A full, 7-module Bioinformatics course does a very good job in explaining biology concepts, so you might be able to follow it without an extra biology course or a book. You might also want to take a course in statistics, graph theory, and algorithms. I have listed other free resources you can look at after you have completed our main plan of action. Make sure you join a few related communities, BioStar is an amazing forum. You can also join our Telegram/Matrix chats to discuss and get help with bioinformatics.

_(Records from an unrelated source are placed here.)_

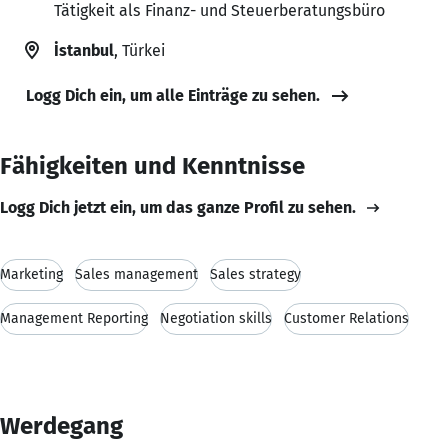
Tätigkeit als Finanz- und Steuerberatungsbüro
İstanbul
, Türkei
Logg Dich ein, um alle Einträge zu sehen.
Fähigkeiten und Kenntnisse
Logg Dich jetzt ein, um das ganze Profil zu sehen.
Marketing
Sales management
Sales strategy
Management Reporting
Negotiation skills
Customer Relations
Werdegang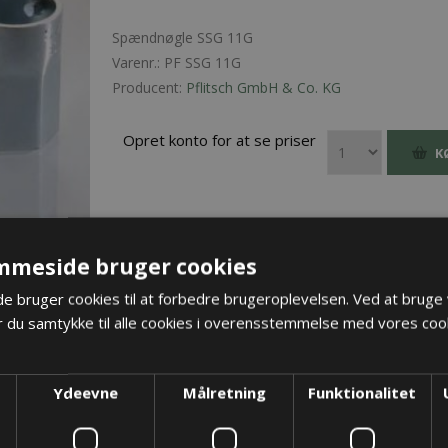
Spændnøgle SSG 11G
Varenr.:
PF SSG 11G
Producent:
Pflitsch GmbH & Co. KG
Opret konto for at se priser
K
mmeside bruger cookies
 bruger cookies til at forbedre brugeroplevelsen. Ved at bruge
 du samtykke til alle cookies i overensstemmelse med vores cook
Ydeevne
Målretning
Funktionalitet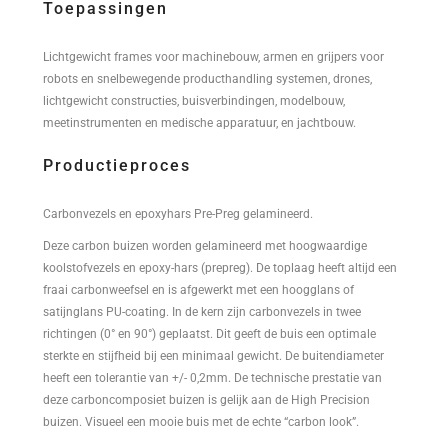
Toepassingen
Lichtgewicht frames voor machinebouw, armen en grijpers voor
robots en snelbewegende producthandling systemen, drones,
lichtgewicht constructies, buisverbindingen, modelbouw,
meetinstrumenten en medische apparatuur, en jachtbouw.
Productieproces
Carbonvezels en epoxyhars Pre-Preg gelamineerd.
Deze carbon buizen worden gelamineerd met hoogwaardige
koolstofvezels en epoxy-hars (prepreg). De toplaag heeft altijd een
fraai carbonweefsel en is afgewerkt met een hoogglans of
satijnglans PU-coating. In de kern zijn carbonvezels in twee
richtingen (0° en 90°) geplaatst. Dit geeft de buis een optimale
sterkte en stijfheid bij een minimaal gewicht. De buitendiameter
heeft een tolerantie van +/- 0,2mm. De technische prestatie van
deze carboncomposiet buizen is gelijk aan de High Precision
buizen. Visueel een mooie buis met de echte “carbon look”.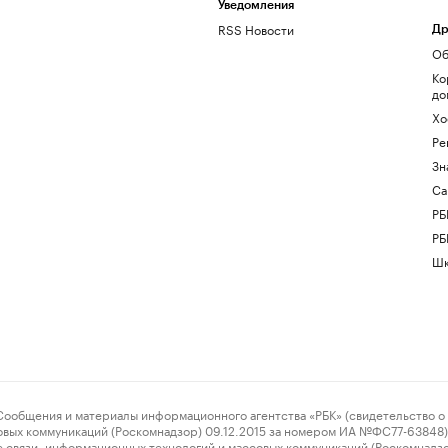
Уведомления
RSS Новости
Др
Об
Ко
до
Хо
Ре
Зн
Са
РБ
РБ
Шк
ения и материалы информационного агентства «РБК» (свидетельство о 
овых коммуникаций (Роскомнадзор) 09.12.2015 за номером ИА №ФС77-63848) 
 связи, информационных технологий и массовых коммуникаций (Роскомнадз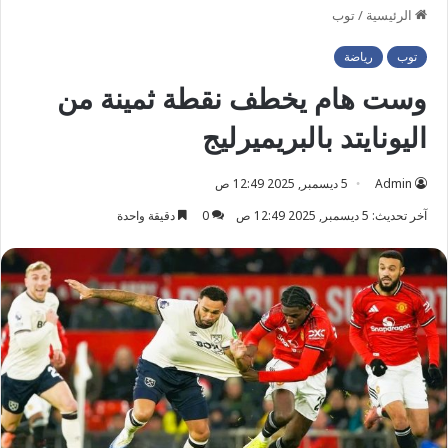
الرئيسية
/
توب
توب
رياضة
وست هام يخطف نقطة ثمينة من
اليونايتد بالبريميرليج
Admin
5 ديسمبر, 2025 12:49 ص
آخر تحديث: 5 ديسمبر, 2025 12:49 ص
0
دقيقة واحدة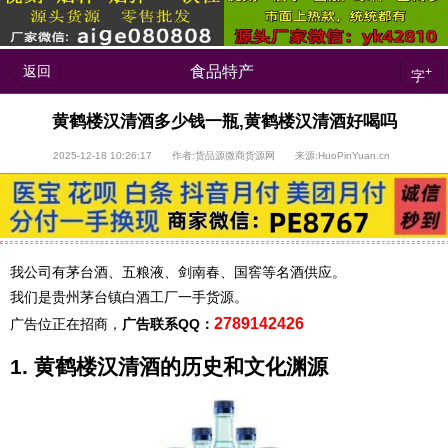
返回
食品特产
+
字
黄鹤楼汉清酒多少钱一瓶,黄鹤楼汉清酒好喝吗
2025-12-18 10:26:17 作者:货品源微商货源网 来源:HuoPinYuan.cn
我公司有茅台酒、五粮液、剑南春、国窖等名酒供应。
我们是贵州茅台镇白酒工厂一手货源。
2789142426
广告位正在招商，
广告联系QQ：
1. 黄鹤楼汉清酒的历史和文化渊源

- Free Introduction course: https://www.coursera.org/learn/bioinformatics
- Full, 7 course specialization: https://www.coursera.org/specializations/bioinformatics
- Rosalind’s bioinformatics challenges (part of both courses above): http://rosalind.info/
- My Bioinformatics YouTube channel: https://www.youtube.com/c/rebelCoderBio/videos
- Free Biology course: https://www.edx.org/course/introduction-to-biology-the-secret-of-life-3
Extra free courses:
- A free Python book in PDF and some other formats: https://www.py4e.com/book
- Corey Schafer’s Beginners Python course: https://www.youtube.com/watch?v=YYXdXT2l-Gg&list=PL-osiE80TeTskrapNbzXhwoFUiLCjGgY7
- Corey Schafer’s OOP Python videos: https://www.youtube.com/watch?v=ZDa-Z5JzLYM&list=PL-osiE80TeTsqhIuOqKhwlXsIBIdSeYtc
- Amazing bioinformatics forum: https://www.biostars.org/
- Bioinformatics Telegram/Matrix community (you can join either as they are linked): https://t.me/biocodex / Matrix
- HackerRank: https://www.hackerrank.com/domains/python
Important Python books to take your Python skills to the next level:
- Effective Python: 90 Specific Ways to Write Better Python. (Buy: US / UK)
- Python Algorithms: Mastering Basic Algorithms in the Python Language. (Buy: US / UK)
- Bioinformatics Algorithms: Design and Implementation in Python. (Buy: US / UK)
- Gene Analysis. (Buy: US / UK)
Books in this section are not free. I provided Amazon links, but you can probably find them second-hand on eBay. I have done that many times myself, I managed to find books, that cost $50 – $100 for as cheap as $5-$10 with delivery. Most of the people on eBay will ship all over the world.
I hope this article will help you to get started in the amazing field of bioinformatics, to choose a direction and start solving important problems.